Monday, February 13, 2012

The Headscarf

In a culture that thrives on the idea of choice, it seems reasonable to want to choose to wear a bikini over a headscarf. I say this with an awareness that this is my personal opinion. I am not interested in anyone agreeing or disagreeing with me. If someone is, then it is just the way the world is-people agree and disagree all the time.
But I did not grow up in a culture where wearing the bikini was on obvious choice. In my family the hijab or the burqa as it is called (mind not the burkha) was a way of life for my grandmother, aunts and cousins. My mother modified this tradition in the years we lived in Delhi by covering her head with a milder cotton gauze cloth rather than the black one. But even now I have nieces and sisters who wear the hijab/headscarf.
For a long time I was judgmental about those in my family who would cover themselves. It sort of bordered on a certain kind of understanding of them and I felt that they were not too brave. I would wonder why don;t they rebel and react. What makes some women so accepting of whatever is offered to them.
And then I came to America. This was 2009.
I am still wondering what has happened in these two years that in Feb 2012 I ordered my first headscarf.
I don't know if I want to wear it forever but I most definitely want to celebrate this feeling of walking on the streets bearing a strange anonymity. It seems like a practice that defies mechanisms of surveillance and it also takes away from the pain of being watched all the time.
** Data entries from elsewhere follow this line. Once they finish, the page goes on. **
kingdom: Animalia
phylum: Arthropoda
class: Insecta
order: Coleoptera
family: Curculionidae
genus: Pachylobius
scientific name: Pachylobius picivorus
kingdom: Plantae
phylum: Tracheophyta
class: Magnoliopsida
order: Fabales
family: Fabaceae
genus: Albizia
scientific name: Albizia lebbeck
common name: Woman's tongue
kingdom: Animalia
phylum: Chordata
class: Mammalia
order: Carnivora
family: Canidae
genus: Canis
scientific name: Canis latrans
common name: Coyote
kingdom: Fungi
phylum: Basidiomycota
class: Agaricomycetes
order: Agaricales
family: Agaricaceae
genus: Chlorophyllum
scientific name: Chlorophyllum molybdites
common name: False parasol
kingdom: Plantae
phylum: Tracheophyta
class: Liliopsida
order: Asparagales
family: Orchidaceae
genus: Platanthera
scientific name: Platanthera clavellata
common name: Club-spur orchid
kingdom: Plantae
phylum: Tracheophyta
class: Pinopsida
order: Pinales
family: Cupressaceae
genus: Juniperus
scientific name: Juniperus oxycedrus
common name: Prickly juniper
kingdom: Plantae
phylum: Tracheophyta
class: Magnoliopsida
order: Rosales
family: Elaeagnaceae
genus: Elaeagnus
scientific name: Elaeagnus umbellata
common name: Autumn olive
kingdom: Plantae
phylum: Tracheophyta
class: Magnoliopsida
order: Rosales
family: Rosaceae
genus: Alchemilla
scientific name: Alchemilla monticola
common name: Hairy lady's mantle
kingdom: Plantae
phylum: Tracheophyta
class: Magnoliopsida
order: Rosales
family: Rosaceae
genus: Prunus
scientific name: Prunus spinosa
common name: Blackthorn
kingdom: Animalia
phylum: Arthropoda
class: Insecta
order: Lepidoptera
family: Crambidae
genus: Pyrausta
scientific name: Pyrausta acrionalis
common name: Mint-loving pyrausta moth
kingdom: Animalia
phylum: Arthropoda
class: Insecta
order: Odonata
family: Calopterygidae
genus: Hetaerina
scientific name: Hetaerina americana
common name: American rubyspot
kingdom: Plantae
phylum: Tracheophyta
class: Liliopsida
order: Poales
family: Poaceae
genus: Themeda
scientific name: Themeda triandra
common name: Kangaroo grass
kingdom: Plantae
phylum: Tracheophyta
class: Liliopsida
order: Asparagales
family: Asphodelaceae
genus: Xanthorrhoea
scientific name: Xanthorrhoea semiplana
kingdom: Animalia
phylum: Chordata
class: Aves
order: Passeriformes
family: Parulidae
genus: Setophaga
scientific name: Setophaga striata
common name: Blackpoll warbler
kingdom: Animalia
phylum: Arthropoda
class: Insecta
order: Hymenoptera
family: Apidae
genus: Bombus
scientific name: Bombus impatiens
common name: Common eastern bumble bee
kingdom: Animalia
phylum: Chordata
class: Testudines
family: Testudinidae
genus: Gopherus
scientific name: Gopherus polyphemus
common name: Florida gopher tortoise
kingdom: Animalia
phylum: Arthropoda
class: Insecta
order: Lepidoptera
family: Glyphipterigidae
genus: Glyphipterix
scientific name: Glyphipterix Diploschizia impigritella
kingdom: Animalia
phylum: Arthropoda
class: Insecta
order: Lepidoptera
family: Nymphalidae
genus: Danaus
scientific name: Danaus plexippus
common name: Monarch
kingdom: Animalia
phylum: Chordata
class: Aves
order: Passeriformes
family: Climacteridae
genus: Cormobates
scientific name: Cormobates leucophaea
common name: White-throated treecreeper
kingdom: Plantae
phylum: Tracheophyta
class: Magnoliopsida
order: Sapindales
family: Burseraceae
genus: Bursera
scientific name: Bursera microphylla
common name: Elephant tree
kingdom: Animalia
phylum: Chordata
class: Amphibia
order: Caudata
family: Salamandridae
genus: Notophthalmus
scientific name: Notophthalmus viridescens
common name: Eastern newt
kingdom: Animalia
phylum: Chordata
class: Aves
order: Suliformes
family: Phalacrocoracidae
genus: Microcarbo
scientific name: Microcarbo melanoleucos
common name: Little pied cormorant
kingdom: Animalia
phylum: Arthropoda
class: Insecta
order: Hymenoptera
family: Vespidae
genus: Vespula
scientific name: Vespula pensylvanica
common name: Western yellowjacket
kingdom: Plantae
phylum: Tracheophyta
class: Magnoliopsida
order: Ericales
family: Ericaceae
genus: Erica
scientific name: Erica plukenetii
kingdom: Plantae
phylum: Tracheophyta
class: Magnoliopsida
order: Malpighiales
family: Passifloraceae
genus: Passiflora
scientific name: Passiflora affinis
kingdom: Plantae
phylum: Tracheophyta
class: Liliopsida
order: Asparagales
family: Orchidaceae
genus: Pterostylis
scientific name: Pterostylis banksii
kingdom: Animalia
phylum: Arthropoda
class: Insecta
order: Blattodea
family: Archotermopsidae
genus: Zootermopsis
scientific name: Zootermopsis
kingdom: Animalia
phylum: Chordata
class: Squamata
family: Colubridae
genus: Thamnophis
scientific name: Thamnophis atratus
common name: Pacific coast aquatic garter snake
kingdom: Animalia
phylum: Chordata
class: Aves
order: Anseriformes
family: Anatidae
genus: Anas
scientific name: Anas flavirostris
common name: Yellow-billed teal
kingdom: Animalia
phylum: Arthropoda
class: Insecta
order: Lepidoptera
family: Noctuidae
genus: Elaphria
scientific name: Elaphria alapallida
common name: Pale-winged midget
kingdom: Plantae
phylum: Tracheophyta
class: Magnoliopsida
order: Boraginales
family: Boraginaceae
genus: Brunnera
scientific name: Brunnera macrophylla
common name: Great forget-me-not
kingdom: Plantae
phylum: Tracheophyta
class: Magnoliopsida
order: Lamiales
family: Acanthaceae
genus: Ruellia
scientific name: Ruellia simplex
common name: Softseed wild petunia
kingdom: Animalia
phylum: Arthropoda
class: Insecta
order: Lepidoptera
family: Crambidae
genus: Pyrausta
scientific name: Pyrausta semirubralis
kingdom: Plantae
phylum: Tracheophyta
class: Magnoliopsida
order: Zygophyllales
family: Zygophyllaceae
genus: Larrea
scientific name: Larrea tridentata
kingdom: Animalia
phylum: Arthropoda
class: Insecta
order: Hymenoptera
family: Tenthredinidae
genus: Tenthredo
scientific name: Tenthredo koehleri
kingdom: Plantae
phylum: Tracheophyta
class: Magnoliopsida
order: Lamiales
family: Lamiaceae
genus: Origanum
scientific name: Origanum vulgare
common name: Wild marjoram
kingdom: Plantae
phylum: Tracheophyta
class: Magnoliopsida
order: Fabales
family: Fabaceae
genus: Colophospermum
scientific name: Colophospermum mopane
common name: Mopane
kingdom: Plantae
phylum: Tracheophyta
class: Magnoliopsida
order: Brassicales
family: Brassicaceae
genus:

Saturday, February 11, 2012

A Separation: A Beautiful Film

http://www.youtube.com/watch?v=MjTkXGRhy9w


To say that I found this film beautiful would not be enough. Nor would it do justice to the layers with which the story is told. A very rare exploration of a middle aged man dealing with divorce, a daughter and a father suffering from Alzeimers, and a very human exploration at that. In the whole way divorce in Muslim cultures has been represented and understood, it has been the woman at the hands of a man and Shariah law.
Here is a rare and unique story of breakdown and the impossibility of dividing what we love and share.
The performances are brilliant beyond words and because I am doing a class on Actor/Director Improvisational Collaborations this semester, so much of the process of creating those performances was clearer. There were lines that just couldn't have been written and there were moments that had emerged out from developing backstories and subtext.
It is a pleasure to watch such a work of art and honesty.